There are a few tests that's running locally but not on Github workflows. I've spent quite some time but not able to debug and fix them. For now, I want to ignore them on ci/cd but run them locally. Since, Github provides a handy environment variable CI, which always remains true, can I use that to ignore test?
I don't want to wrap the whole function code under if(env::var("CI").is_ok()). Is there any better way?
One way you could go about doing this is by adding a feature to your Cargo.toml file, like ci or something similar. And then have your GitHub action compile with that feature enabled, and have a conditional compilation attribute on the tests in question.

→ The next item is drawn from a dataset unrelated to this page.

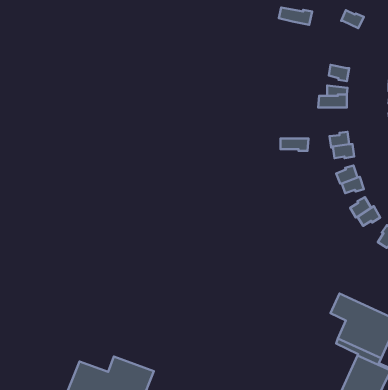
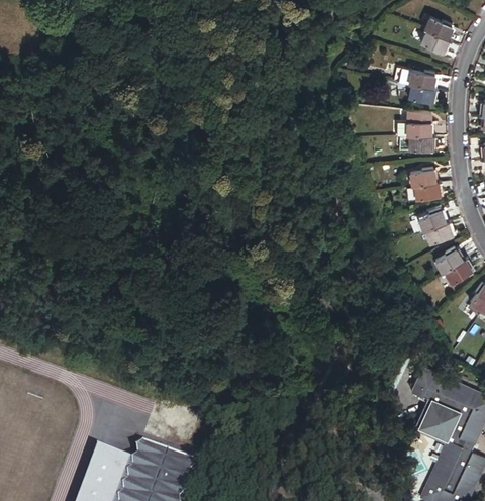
building: [279,8,312,25] -> [394,68,435,89]
building: none -> [420,30,449,56]
building: [281,139,308,151] -> [400,137,434,153]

To do this, you would first add a new feature to your Cargo.toml file:
[features]
ci = []
Then in your Rust code on a test you could write something like this:
#[test]
#[cfg_attr(feature = "ci", ignore)]
fn test_some_code() {
println!("This is a test");
}
Now locally if you run cargo test you will see the test run, but if you run cargo test --features ci you will see the test shows ignored, like below:

Now you just have to change your GitHub action to compile with this feature. If your action looks something like this:
jobs:
build:
runs-on: ubuntu-latest
steps:
- uses: actions/checkout@v2
- name: Build
run: cargo build --verbose
- name: Run tests
run: cargo test --verbose
Then add --features ci to the end of both the cargo build and cargo test commands.